Condemning “racism, bigotry, and white supremacy” at a press conference on Monday, Mr. Trump said that “we are outraged and sickened by this monstrous evil.” In response to it, he opened the door to new gun restrictions, including broadening “red flag” laws that enable authorities to seize guns from unstable people.
But on Twitter, he claimed to his followers that the media – “Fake News” – and violent video games may be factors in the uptick of white terrorism on his watch.
“It is not out of our control to mobilize our counterterrorism resources to significantly suppress those who are moving toward violence on the far-right,” says Charles Strozier, founding director of the Center on Terrorism at John Jay College in New York. “We have that power in our hands.”

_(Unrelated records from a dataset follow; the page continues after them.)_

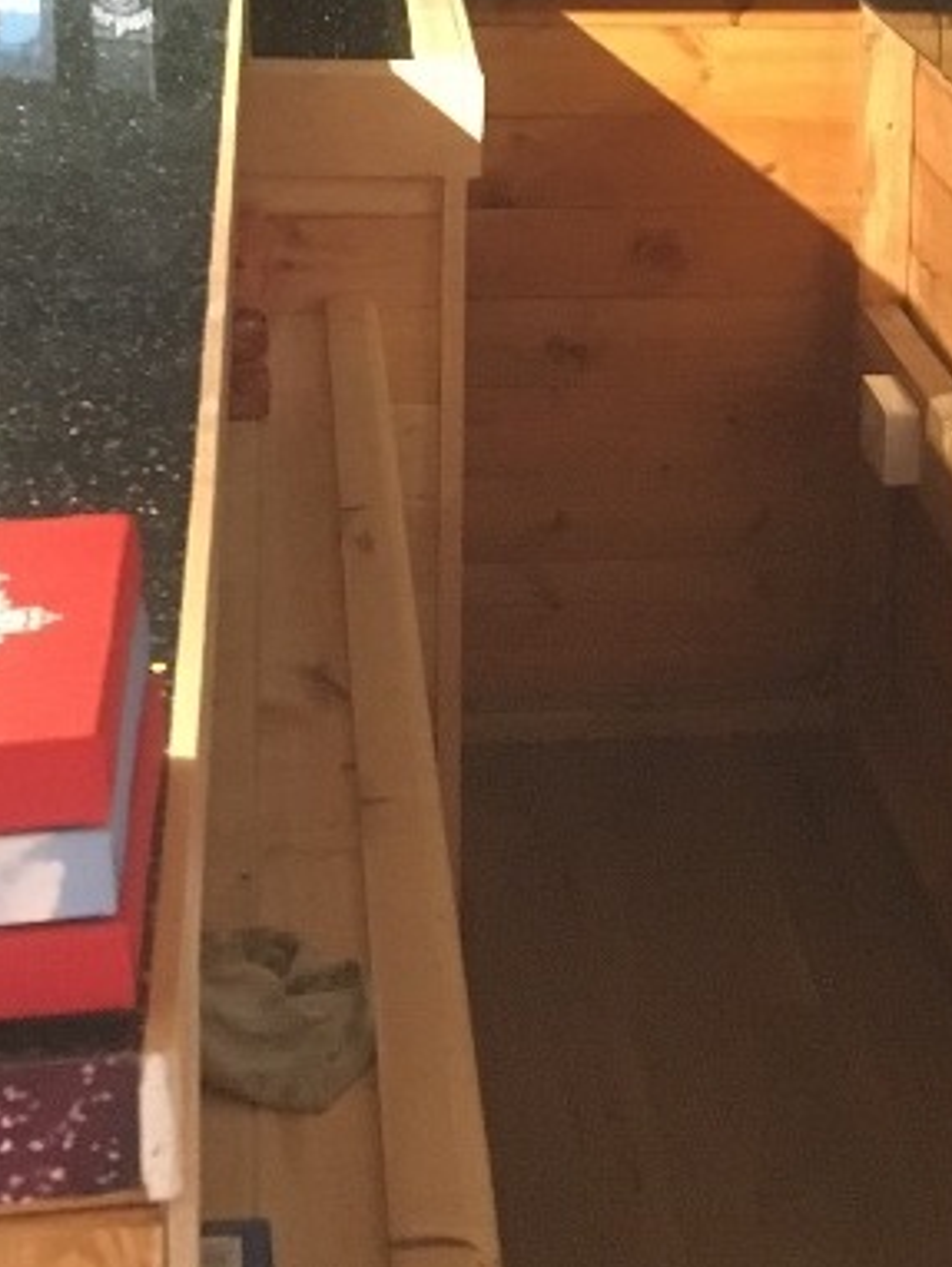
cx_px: 1045
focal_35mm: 91
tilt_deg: -12.5
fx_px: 3333
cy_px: 202
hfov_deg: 15.8
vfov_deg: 21.2
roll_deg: -0.8
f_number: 2.2
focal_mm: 4.15
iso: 250
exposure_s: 1/17
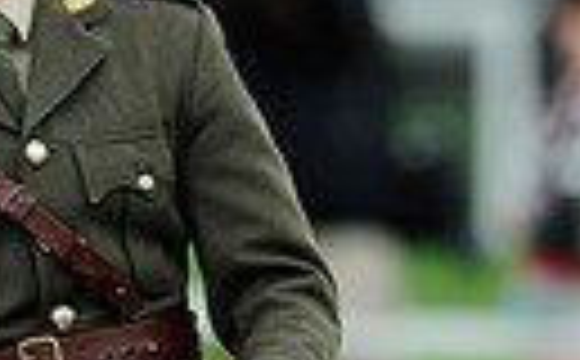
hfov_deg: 1.1
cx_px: 85
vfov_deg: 0.7
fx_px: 28974
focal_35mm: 1837
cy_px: 994
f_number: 5
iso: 400
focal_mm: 400
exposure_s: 1/1000
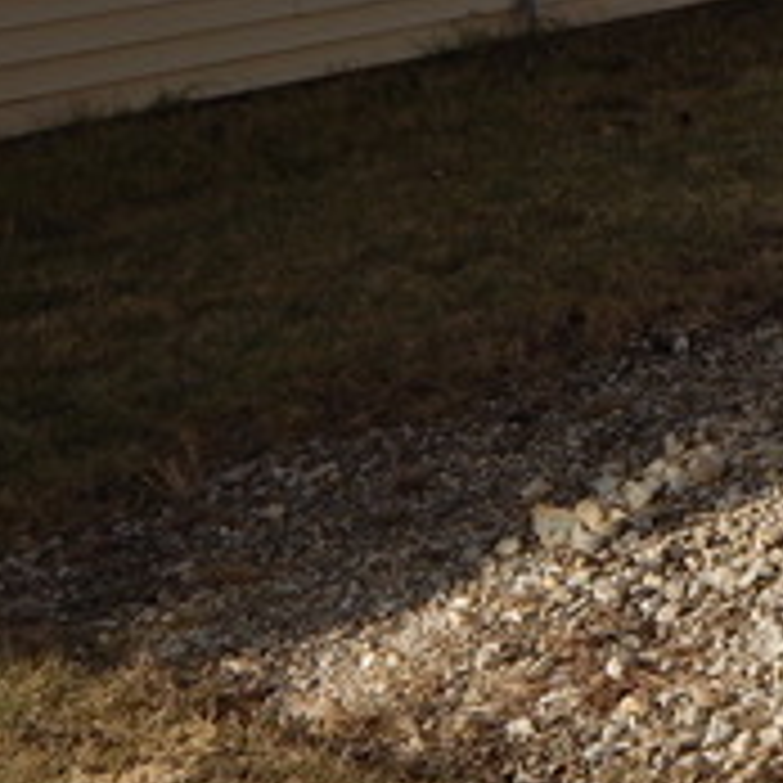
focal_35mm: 101
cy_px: -18
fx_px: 2585
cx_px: 1404
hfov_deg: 15.0
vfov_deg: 16.8
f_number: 6.5
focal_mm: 5.6
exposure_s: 1/500
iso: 125
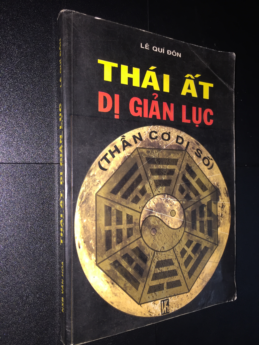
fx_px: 289
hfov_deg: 48.2
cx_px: 130
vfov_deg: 61.7
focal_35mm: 29
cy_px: 172
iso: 32
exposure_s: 1/33
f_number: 2.2
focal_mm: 4.15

“The problem is that, politically, the way in which right-wing terrorism has been dealt with at the top, by Trump, is with ambivalence, which legitimizes the spread of hate and then generates on the margins the reality – not the possibility – of real violence by people who turn that political ideology into action,” Mr. Strozier continues.
After senior clergy at the National Cathedral chastised the president for a lack of moral leadership last week, the Rev. Dr. Leonard Hamlin Sr. had a different take Sunday as he tried to make sense of the violence and loss of life. “Our real challenge,” he told congregants, “is to look within. If you are honest ... all of us need to be transformed a little bit more.”